This life-size study of a model’s head and shoulders evokes a tradition of heroic and divine imagery stretching back to antiquity. The far-off gaze would conventionally suggest philosophical reflection or moral aspiration, while the heavy red cloak billows out like the costume of a saint in seventeenth-century religious art.
The painting is closely linked to John Simpson’s larger subject painting The Captive Slave 1827, which reappeared on the art market and was purchased by the Art Institute of Chicago in 2008, showing the same sitter but in half-length format, manacled to a bench. That painting was exhibited in London in 1827 accompanied by lines from William Cowper’s anti-slavery poem ‘Charity’ (1782). Although the slave trade had been made illegal within the British Empire in 1807, slavery continued in British colonies until the 1830s and remained a hugely divisive political issue. Simpson’s paintings can, therefore, be interpreted as interventions in an ongoing dispute about race and slavery.
The present painting was shown as ‘Head of a Black’ at the exhibition of the British Institution in 1827. Although exhibited originally as an anonymous figure, the model appears to be the American actor Ira Frederick Aldridge (1807–1867). He had come to Britain in 1824 and made his debut on the London stage in 1825. In the face of much racial prejudice he took on a wide variety of roles and established an international reputation. He was painted by several artists in the early stages of his career, including John Jackson, Henry Perronet Briggs and James Northcote.
The painting was probably purchased at the time of its exhibition by the important patron of contemporary British art, Robert Vernon. He presented his collection to the nation in 1847. When the work was engraved in the Art Journal in 1853, it was given the title of ‘The Negro’ and mistakenly attributed to ‘W. Simpson’ (The Art Journal, vol.9, 1853, p.312). The accompanying text imagined it as a suitable illustration of the lead character in Harriet Beecher Stowe’s recent and hugely popular novel Uncle Tom’s Cabin (1852): ‘for it is a fine noble face, notwithstanding its African origin, and its melancholy expression, as if the spirit could never, even though schooled into submission by the principles of Christianity, become inured to the state of degradation into which the body is subjected’. This commentary, connecting the image to one of the defining texts of modern racial attitudes and praising the physical beauty of the sitter in a highly qualified way, conveys an ambiguous appreciation of the work in line with dominant Victorian attitudes to race. The painting was kept among the ‘Miscellaneous Works’ in the basement of the National Gallery in the later nineteenth century, and it appears to have been mainly in storage since being transferred to the Tate Gallery in 1919. Its potential historical importance has subsequently become clearer with the re-appearance of The Captive Slave and renewed interest in the life and career of Aldridge.
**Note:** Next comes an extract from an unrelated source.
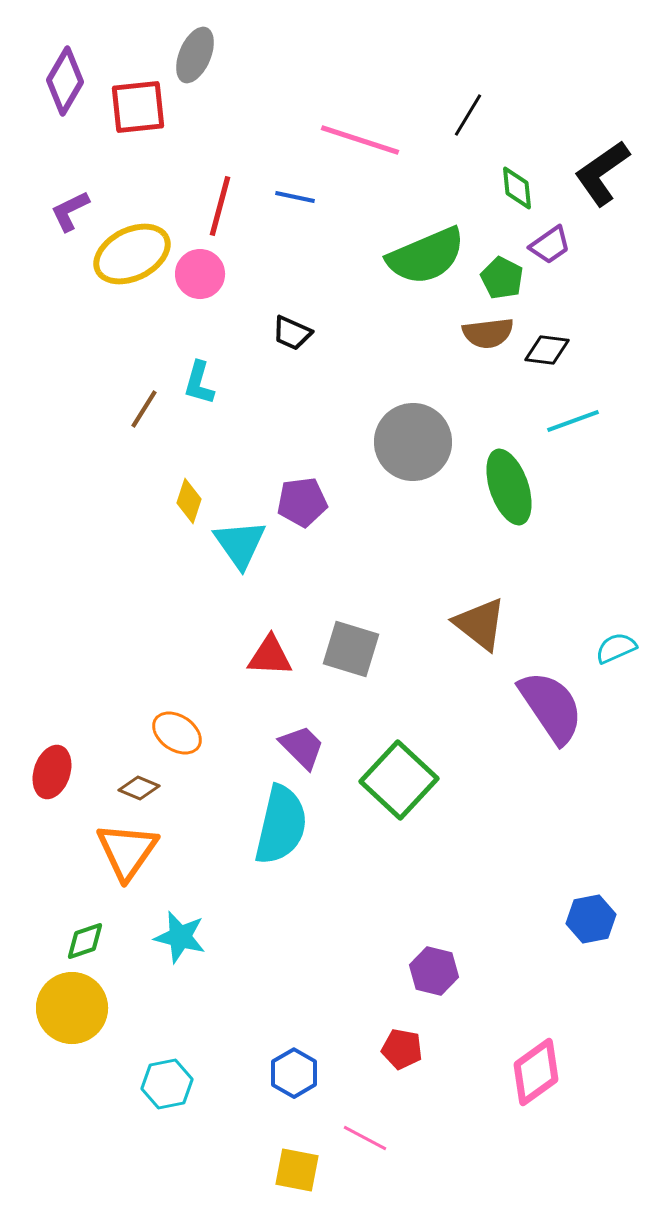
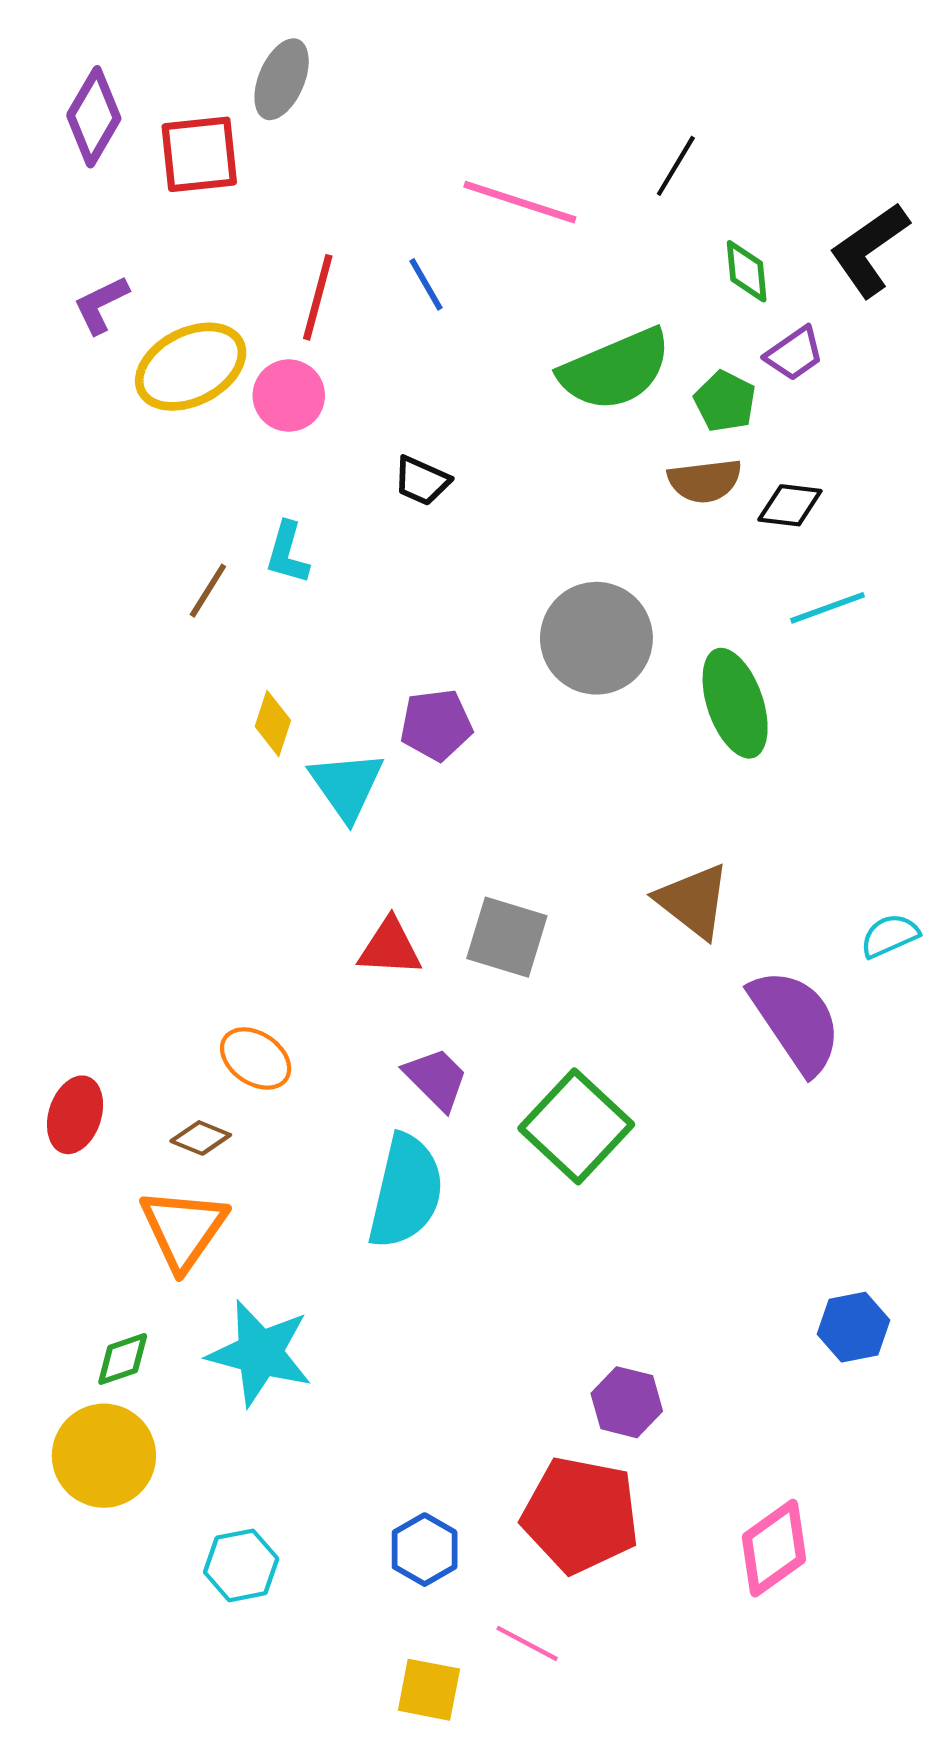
blue line: (295, 197) -> (426, 284), turned 48
cyan star: (180, 937) -> (260, 1353), size x1.4
red pentagon: (402, 1049) -> (581, 1515), size x2.0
Paul Gilroy, Picturing Blackness in British Art 1700s–1990s, exhibition pamphlet, Tate Gallery, London 1995, no.13.
Jan Marsh (ed.), Black Victorians: Black People in British Art 1800–1900, exhibition catalogue, Manchester City Art Gallery, Manchester 2005, no.88.
Martin Postle, ‘The Captive Slave by John Simpson (1782–1847): A Rediscovered Masterpiece’, British Art Journal, vol.9, no.3, 2009, pp.18–26.